CVE-2023-37921,CVE-2023-37923,CVE-2023-37922
Multiple arbitrary write vulnerabilities exist in the VCD sorted bsearch functionality of GTKWave 3.3.115. A specially crafted .vcd file can lead to arbitrary code execution. A victim would need to open a malicious file to trigger these vulnerabilities.
The versions below were either tested or verified to be vulnerable by Talos or confirmed to be vulnerable by the vendor.
GTKWave 3.3.115
GTKWave - https://gtkwave.sourceforge.net
7.8 - CVSS:3.1/AV:L/AC:L/PR:N/UI:R/S:U/C:H/I:H/A:H
CWE-118 - Incorrect Access of Indexable Resource (‘Range Error’)
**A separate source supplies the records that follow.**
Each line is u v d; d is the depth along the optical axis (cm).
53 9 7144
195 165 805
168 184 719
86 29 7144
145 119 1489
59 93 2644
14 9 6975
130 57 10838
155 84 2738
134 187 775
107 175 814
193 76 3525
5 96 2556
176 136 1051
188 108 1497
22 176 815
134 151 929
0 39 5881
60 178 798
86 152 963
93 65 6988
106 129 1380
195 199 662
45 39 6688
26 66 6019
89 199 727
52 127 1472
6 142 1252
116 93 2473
GTKWave is a wave viewer, often used to analyze FPGA simulations and logic analyzer captures. It includes a GUI to view and analyze traces, as well as convert across several file formats (.lxt
, .lxt2
, .vzt
, .fst
, .ghw
, .vcd
, .evcd
) either by using the UI or its command line tools. GTKWave is available for Linux, Windows and MacOS. Trace files can be shared within teams or organizations, for example to compare results of simulation runs across different design implementations, to analyze protocols captured with logic analyzers or just as a reference when porting design implementations.
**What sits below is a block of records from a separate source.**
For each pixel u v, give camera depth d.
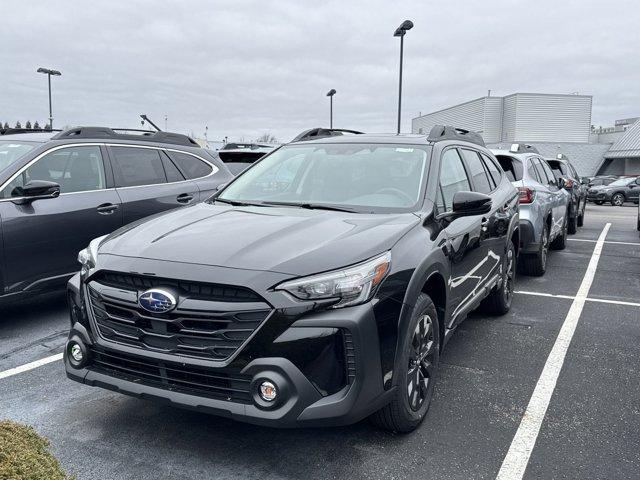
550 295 7.10
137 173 6.25
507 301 6.06
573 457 3.21
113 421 3.57
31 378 4.25
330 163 4.42
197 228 3.40
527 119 60.34
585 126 60.91
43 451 2.06
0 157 5.52
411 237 3.38
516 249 6.22
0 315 5.86
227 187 4.61
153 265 2.97
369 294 2.92
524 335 5.41
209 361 2.79
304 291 2.77
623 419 3.67
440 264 3.54
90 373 3.15
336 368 2.80
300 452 3.23
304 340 2.74
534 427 3.55
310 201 4.10
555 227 9.63
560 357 4.80
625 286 7.68
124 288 3.03
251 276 2.79
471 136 5.63
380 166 4.26
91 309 3.17
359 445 3.31
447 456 3.20
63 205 5.42
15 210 5.05
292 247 3.03
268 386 2.72
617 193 30.59
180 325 2.85
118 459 3.14
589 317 6.06
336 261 2.90
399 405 3.19
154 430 3.46
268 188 4.39
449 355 4.84
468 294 4.41
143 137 6.55
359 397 2.84
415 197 3.91
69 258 5.46
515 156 7.98
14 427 2.08
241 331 2.77
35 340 5.10
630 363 4.68
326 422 2.78
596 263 9.59
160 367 2.91
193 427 3.50
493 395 4.02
GTKWave sets up mime types for its supported extensions.
VCD (Value Change Dump) files are parsed by the vcd_parse
function. This function is duplicated in several conversion utilities (vcd2lxt
, vcd2lxt2
, vcd2vzt
) but not in the GUI parsers of GTKWave. In general the various implementations are very similar or identical, but in some cases they differ enough to not allow the issue described in this advisory to be triggered.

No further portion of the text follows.